Data lines:
>> Begin

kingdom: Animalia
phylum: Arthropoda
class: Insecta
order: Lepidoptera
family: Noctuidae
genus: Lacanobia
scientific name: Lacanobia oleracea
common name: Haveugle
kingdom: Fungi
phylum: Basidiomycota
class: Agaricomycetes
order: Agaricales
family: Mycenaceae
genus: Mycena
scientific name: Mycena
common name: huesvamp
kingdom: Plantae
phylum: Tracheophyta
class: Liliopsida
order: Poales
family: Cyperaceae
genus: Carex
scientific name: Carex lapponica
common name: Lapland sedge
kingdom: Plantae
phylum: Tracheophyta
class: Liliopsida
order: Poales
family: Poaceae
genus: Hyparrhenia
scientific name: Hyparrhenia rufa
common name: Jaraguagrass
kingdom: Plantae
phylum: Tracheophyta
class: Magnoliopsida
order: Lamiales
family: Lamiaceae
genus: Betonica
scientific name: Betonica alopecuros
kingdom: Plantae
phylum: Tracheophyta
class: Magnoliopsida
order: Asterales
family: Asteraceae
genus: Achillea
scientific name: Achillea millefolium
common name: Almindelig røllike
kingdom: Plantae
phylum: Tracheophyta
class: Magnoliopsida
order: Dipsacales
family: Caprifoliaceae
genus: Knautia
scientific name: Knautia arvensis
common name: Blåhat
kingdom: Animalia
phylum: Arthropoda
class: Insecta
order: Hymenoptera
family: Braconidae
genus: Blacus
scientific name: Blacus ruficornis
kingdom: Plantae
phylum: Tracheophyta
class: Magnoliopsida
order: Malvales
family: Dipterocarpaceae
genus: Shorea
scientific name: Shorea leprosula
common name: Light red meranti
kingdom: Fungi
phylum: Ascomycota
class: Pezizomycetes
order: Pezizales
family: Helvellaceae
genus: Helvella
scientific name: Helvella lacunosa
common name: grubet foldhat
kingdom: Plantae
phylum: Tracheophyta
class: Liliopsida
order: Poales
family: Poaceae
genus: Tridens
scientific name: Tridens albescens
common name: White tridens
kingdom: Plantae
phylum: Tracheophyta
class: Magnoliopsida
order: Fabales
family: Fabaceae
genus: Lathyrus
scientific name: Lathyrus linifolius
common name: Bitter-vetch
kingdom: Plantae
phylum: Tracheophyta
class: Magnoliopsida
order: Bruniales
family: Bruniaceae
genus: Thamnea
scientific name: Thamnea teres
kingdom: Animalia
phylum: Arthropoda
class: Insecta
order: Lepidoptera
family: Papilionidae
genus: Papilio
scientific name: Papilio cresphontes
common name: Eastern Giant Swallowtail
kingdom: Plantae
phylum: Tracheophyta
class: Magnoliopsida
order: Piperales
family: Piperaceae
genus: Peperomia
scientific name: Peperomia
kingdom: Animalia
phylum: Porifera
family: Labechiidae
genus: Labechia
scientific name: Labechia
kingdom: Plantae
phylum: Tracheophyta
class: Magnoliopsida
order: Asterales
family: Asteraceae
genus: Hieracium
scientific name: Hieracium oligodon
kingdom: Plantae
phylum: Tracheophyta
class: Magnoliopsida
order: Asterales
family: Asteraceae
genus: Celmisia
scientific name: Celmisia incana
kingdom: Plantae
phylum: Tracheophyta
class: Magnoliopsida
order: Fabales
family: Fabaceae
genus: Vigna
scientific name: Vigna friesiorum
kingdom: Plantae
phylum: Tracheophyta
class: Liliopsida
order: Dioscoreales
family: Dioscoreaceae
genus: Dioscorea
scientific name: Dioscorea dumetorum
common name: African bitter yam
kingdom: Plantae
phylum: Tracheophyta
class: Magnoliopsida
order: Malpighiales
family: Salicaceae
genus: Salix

>> End

Copy word for word every line from the one containing "common name: Haveugle" down to the one containing "scientific name: Shorea leprosula", with both of those lines included.

• _Full solution_
common name: Haveugle
kingdom: Fungi
phylum: Basidiomycota
class: Agaricomycetes
order: Agaricales
family: Mycenaceae
genus: Mycena
scientific name: Mycena
common name: huesvamp
kingdom: Plantae
phylum: Tracheophyta
class: Liliopsida
order: Poales
family: Cyperaceae
genus: Carex
scientific name: Carex lapponica
common name: Lapland sedge
kingdom: Plantae
phylum: Tracheophyta
class: Liliopsida
order: Poales
family: Poaceae
genus: Hyparrhenia
scientific name: Hyparrhenia rufa
common name: Jaraguagrass
kingdom: Plantae
phylum: Tracheophyta
class: Magnoliopsida
order: Lamiales
family: Lamiaceae
genus: Betonica
scientific name: Betonica alopecuros
kingdom: Plantae
phylum: Tracheophyta
class: Magnoliopsida
order: Asterales
family: Asteraceae
genus: Achillea
scientific name: Achillea millefolium
common name: Almindelig røllike
kingdom: Plantae
phylum: Tracheophyta
class: Magnoliopsida
order: Dipsacales
family: Caprifoliaceae
genus: Knautia
scientific name: Knautia arvensis
common name: Blåhat
kingdom: Animalia
phylum: Arthropoda
class: Insecta
order: Hymenoptera
family: Braconidae
genus: Blacus
scientific name: Blacus ruficornis
kingdom: Plantae
phylum: Tracheophyta
class: Magnoliopsida
order: Malvales
family: Dipterocarpaceae
genus: Shorea
scientific name: Shorea leprosula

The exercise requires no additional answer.